In what the Fayette County School board attorney calls a "rare" action, the board this week filed a federal lawsuit against the Kentucky Department of Education in a special education case.
A complaint in the lawsuit, filed Nov. 4 in U.S. District Court in Lexington, points to a state exceptional children appeals board decision that says Fayette County Schools failed to provide a disabled child with an appropriate education.
The Kentucky Department of Education is named as a party in the lawsuit, along with a child and their parents, because the department oversees implementation of the federal Individuals with Disabilities Education Act.

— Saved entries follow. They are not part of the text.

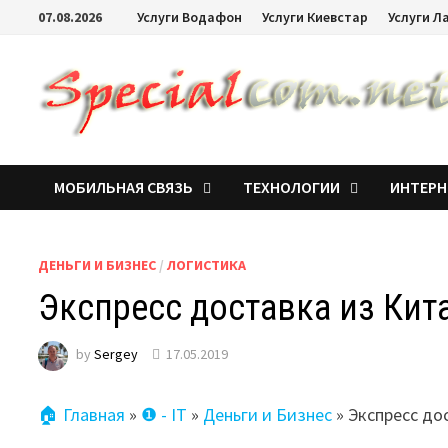
07.08.2026
Услуги Водафон
Услуги Киевстар
Услуги Л
МОБИЛЬНАЯ СВЯЗЬ
ТЕХНОЛОГИИ
ИНТЕРН
ДЕНЬГИ И БИЗНЕС
/
ЛОГИСТИКА
Экспресс доставка из Кит
by
Sergey
17.05.2019
🏠 Главная
»
❶ - IT
»
Деньги и Бизнес
»
Экспресс до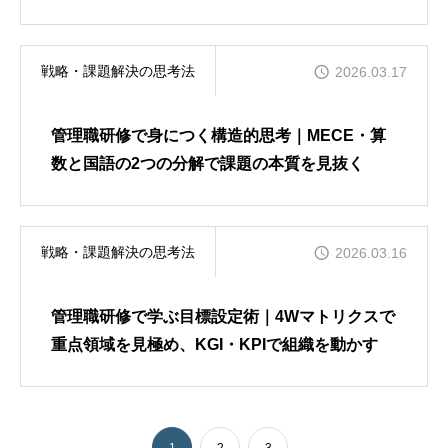
戦略・課題解決の思考法
2026.03.17
管理職研修で身につく構造的思考｜MECE・算
数と国語の2つの分解で課題の本質を見抜く
戦略・課題解決の思考法
2026.03.16
管理職研修で学ぶ目標設定術｜4Wマトリクスで
重点領域を見極め、KGI・KPIで組織を動かす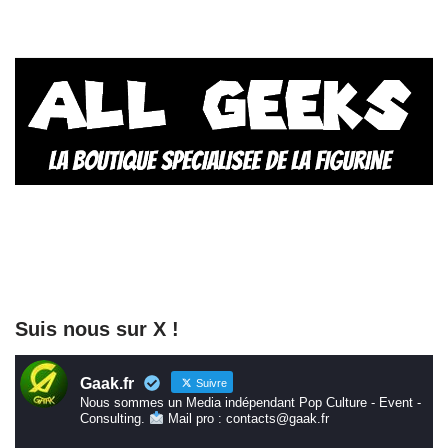
Suis nous sur X !
Gaak.fr
Suivre
Nous sommes un Media indépendant Pop Culture - Event -
Consulting.
Mail pro : contacts@gaak.fr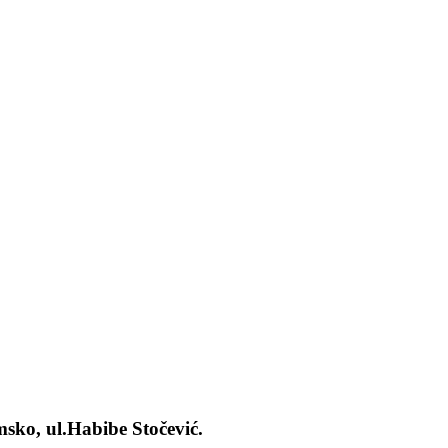
sko, ul.Habibe Stočević.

But the hearing officer and appeals board members who made the decisions at issue were not employees of the Kentucky department or a school district, said Grant Chenoweth, an attorney for the Fayette County School Board.
The lawsuit says the appeals board ruling "is erroneous as a matter of law and unsupported by substantial evidence" in determining that a student identified in court records only as "Z.B." was denied a free appropriate public education.
The complaint in the lawsuit, which asks that some records remain under seal, provides few details about the case. But it says that a due process hearing on Z.B.'s education was conducted by a Kentucky Department of Education hearing officer in February.
Chenoweth said the child's parents made a request for a hearing in 2012.
Court documents don't say what a hearing officer decided, but both sides appealed to a three-member panel that makes up the Exceptional Children Appeals Board.
In October, the state Exceptional Children Appeals Board ruled that Fayette County Schools had failed to provide Z.B. with a free appropriate public education in the 2011-2012 school year, the lawsuit complaint said.
The appeals board decided that Fayette County Schools had to compensate by providing the student with 540 minutes or nine hours of psychological services, according to the court record.
In the federal lawsuit the Fayette School board is asking a judge to set aside the appeals board ruling.
Officials with the Kentucky Department of Education did not immediately comment on Friday afternoon.
Chenoweth said he could not discuss additional details of the case. But Chenoweth said it is "relatively rare" for school districts to go to federal court over whether the Exceptional Children Appeals Board ruled correctly.